不貞行為損害賠償請求事件での不貞配偶者と不貞相手の負担割合判決紹介


○不貞行為について不貞行為第三者に対する請求事件判決は山のようにありますが、不貞行為配偶者に対する請求事件判決は余り見当たりません。不貞行為をされた側の怒りは、不貞行為をした配偶者よりも、その相手方となった第三者に向かうからと思われます。しかし、日本における不貞行為損害賠償請求の根拠は、不貞行為をした配偶者とその不貞行為相手方となった第三者の共同不法行為と解釈されており、不貞行為配偶者も責任があります。

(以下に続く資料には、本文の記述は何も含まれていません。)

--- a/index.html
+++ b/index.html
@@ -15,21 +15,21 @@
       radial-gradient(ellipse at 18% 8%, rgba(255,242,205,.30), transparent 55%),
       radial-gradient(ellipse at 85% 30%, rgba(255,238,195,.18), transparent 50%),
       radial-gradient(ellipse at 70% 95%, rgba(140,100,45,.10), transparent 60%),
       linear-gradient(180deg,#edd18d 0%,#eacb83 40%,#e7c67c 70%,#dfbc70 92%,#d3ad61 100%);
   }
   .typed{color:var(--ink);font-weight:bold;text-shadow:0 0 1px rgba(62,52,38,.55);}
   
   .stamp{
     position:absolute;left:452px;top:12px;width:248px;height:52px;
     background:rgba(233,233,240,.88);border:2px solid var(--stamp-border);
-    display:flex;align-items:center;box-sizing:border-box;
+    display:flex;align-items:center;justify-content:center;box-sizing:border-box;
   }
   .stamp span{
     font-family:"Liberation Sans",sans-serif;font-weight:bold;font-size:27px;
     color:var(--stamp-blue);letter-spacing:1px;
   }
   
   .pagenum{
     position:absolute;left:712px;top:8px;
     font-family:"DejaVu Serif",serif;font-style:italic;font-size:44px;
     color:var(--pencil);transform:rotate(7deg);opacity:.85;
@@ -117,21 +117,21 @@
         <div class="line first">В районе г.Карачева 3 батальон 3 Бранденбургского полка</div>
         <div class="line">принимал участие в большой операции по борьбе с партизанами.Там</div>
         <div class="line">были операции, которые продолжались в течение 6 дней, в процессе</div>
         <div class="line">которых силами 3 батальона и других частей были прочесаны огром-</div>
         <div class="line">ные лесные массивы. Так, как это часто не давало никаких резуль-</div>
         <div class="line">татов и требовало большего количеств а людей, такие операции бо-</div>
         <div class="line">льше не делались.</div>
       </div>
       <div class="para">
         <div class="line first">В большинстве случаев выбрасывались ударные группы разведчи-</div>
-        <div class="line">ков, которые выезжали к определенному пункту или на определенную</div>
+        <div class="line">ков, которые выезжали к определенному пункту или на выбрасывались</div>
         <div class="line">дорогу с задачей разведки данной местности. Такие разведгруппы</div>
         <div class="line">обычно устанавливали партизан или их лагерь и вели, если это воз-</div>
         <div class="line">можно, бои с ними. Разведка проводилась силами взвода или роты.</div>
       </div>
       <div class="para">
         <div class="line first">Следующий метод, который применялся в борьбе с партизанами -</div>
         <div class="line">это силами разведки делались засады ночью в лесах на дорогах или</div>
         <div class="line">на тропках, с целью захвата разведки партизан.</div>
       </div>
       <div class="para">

○不貞行為配偶者とその相手方不貞行為第三者の共同不法行為ですから、それぞれの責任割合もあり、通常、直接に貞操義務を負う配偶者の責任が重く、その相手方の責任は副次的なものとする判例が多く見られます。籾山善臣弁護士が記述した「不貞慰謝料の求償権とは?負担割合の判例相場と不行使(放棄)の合意」というサイトの「2章 不貞慰謝料の求償権の負担割合は6:4?3つの判例から相場を分析」との記事に重要な3判例要旨が紹介されていましたので、以下に引用します。

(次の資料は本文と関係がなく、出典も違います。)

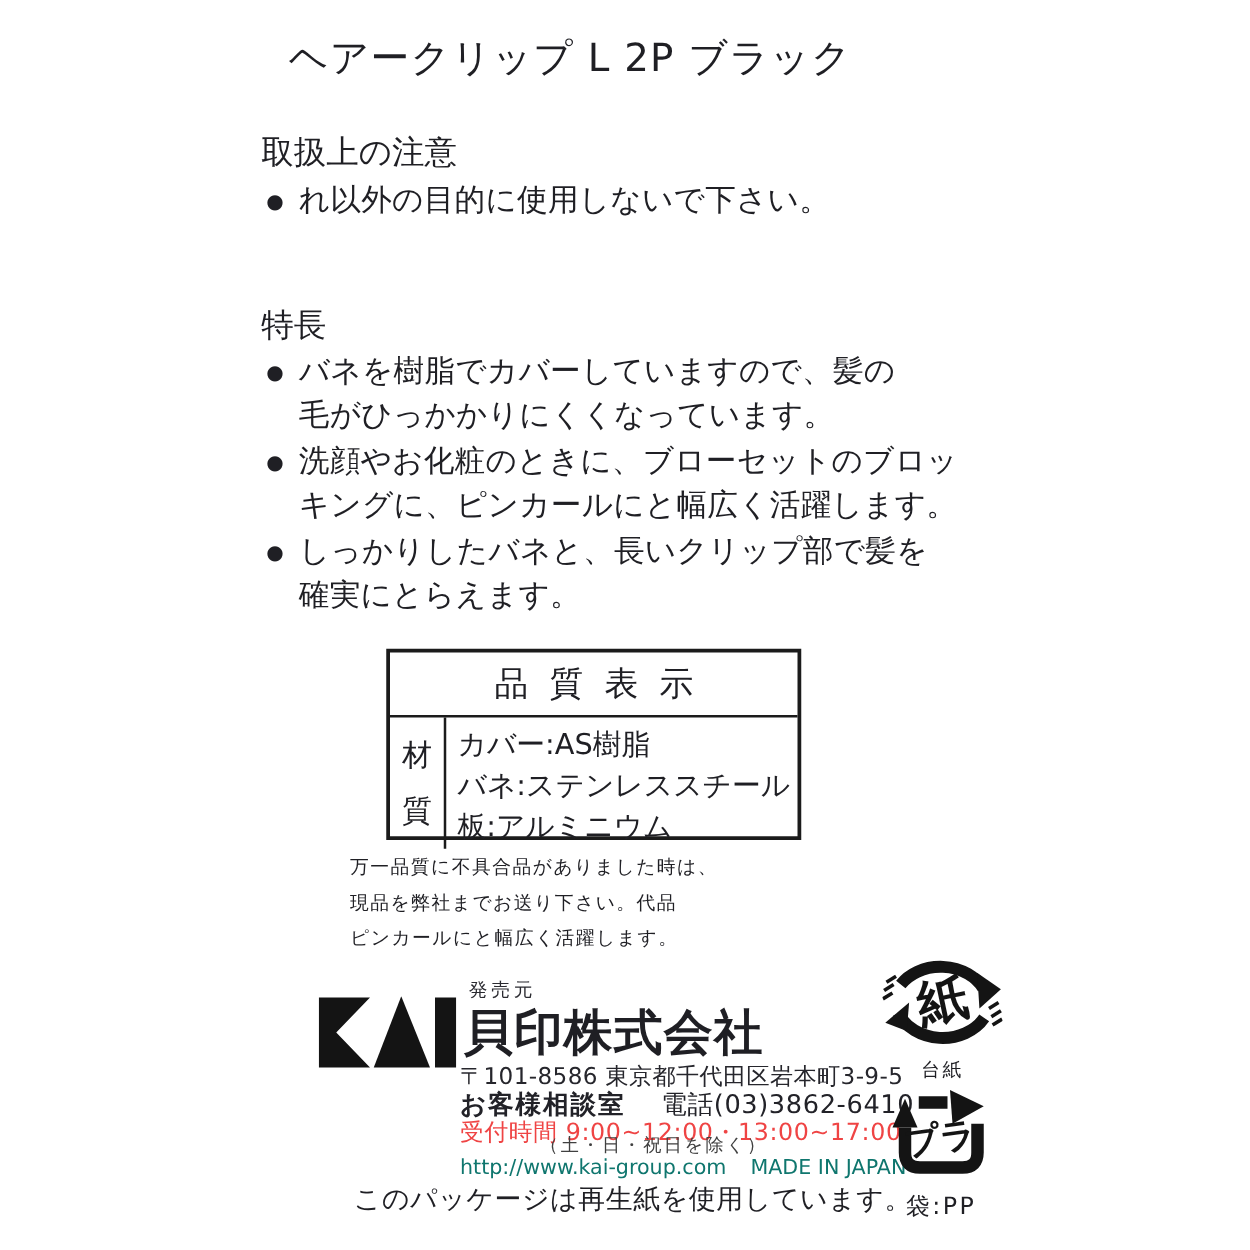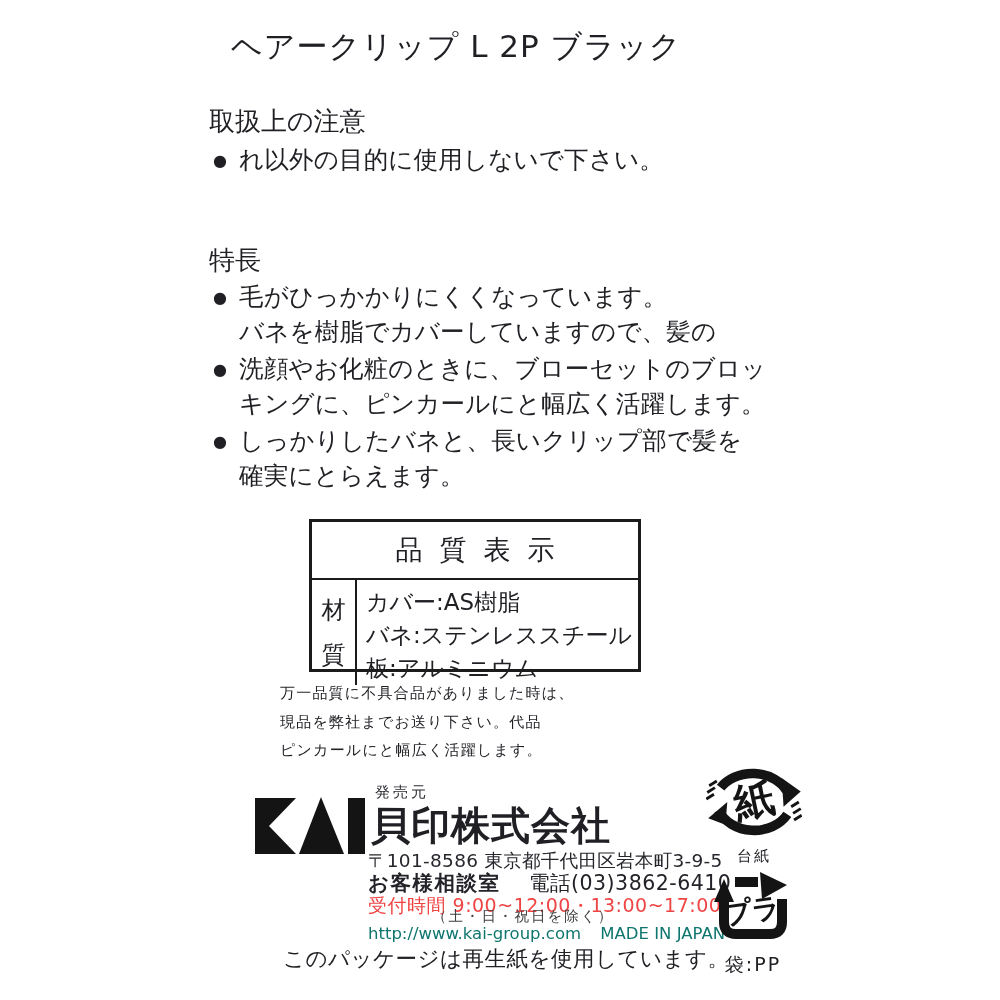--- a/index.html
+++ b/index.html
@@ -35,21 +35,21 @@
   .b-handling { left:213px; top:142px; }
   .b-features { left:213px; top:279px; }
 
   .quality-table {
     left:309px; top:519px; width:332px; height:153px;
     border:3px solid #1b1b1b;
     display:flex; flex-direction:column;
     background:#fff;
   }
   .qt-header {
-    height:58px; flex:none;
+    height:52px; flex:none;
     border-bottom:2px solid #1b1b1b;
     display:flex; align-items:center; justify-content:center;
     font-size:27px; letter-spacing:17px; padding-left:17px;
     font-weight:500;
   }
   .qt-body { flex:1; display:flex; }
   .qt-label {
     width:45px; flex:none;
     border-right:2px solid #1b1b1b;
     display:flex; flex-direction:column;
@@ -101,22 +101,22 @@
       </div>
     </div>
   </div>
 
   <div class="abs sec-heading h-features">特長</div>
 
   <div class="abs bullets b-features">
     <div class="bullet-item">
       <span class="dot">●</span>
       <div class="bullet-lines">
+        <span>バネを樹脂でカバーしていますので、髪の</span>
         <span>毛がひっかかりにくくなっています。</span>
-        <span>バネを樹脂でカバーしていますので、髪の</span>
       </div>
     </div>
     <div class="bullet-item">
       <span class="dot">●</span>
       <div class="bullet-lines">
         <span>洗顔やお化粧のときに、ブローセットのブロッ</span>
         <span>キングに、ピンカールにと幅広く活躍します。</span>
       </div>
     </div>
     <div class="bullet-item">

平成22年2月9日東京地裁判決(ウエストロー・ジャパン)
「Xの慰謝料は300万円が相当であるところ、YとAの書く損害賠償債務はいわゆる不真正連帯債務の関係になるが、婚姻共同体の平和は第一次的に配偶者相互の守操義務、協力義務によって維持されるものであって、不貞行為又は婚姻関係破綻の主たる責任は不貞行為を働いた配偶者にあり、その不貞行為の相手方の責任は副次的なものにとどまると解される。」
「しかし…Aが、Xから慰謝料請求を受けていないにもかかわらず、副次的な責任しか追わないYが高額な慰謝料債務を負うとするのは公平とはいえない。これらの事情を考慮すると、Yは、慰謝料300万円のうち200万円の限度でAと連帯して賠償責任を負い、残余は主たる責任を負うAの個人責任に属すると解する」。

平成16年9月3日東京地裁判決(出典不明)
「不貞行為は、平穏な家庭生活を営むべき利益を侵害する不法行為であり、これは、不貞をされた配偶者からすると、不貞配偶者と第三者の共同不法行為であるというべきである。共同不法行為による損害賠償請求権は不真正連帯債務であり,賠償をした加害者は,他方の加害者に対し、損害への寄与の割合を超えた部分につき求償権が発生するというべきである。ただ、不貞行為による平穏な家庭生活の侵害は,不貞に及んだ配偶者が第一次的に責任を負うべきであり、損害への寄与は原則として不倫の相手方を上回るというべきである。」
「このような経緯等をふまえると…権利侵害に対する寄与度は、原告3割、被告7割と考えるのが相当である。」

平成16年3月26日東京地裁判決(出典不明)
「夫婦間の不貞行為又は婚姻破綻についての主たる責任は原則として不貞を働いた配偶者にあり、不貞の相手方の責任は副次的なものと解すべきであるから、慰謝料の算定に当たっても、この点を考慮することが相当である。」
「前提となる事実及び弁論の全趣旨を総合して判断すると、本件不貞行為は、専ら被告Y1が強引に開始し、主導的に継続させたものであり、被告は受動的であったと評価でき…本件に おいて認められる一切の事情を総合して慰謝料の額を検討すると、被告が原告に対して支払うべき慰謝料の額は、30万円をもって相当であるというべきである。」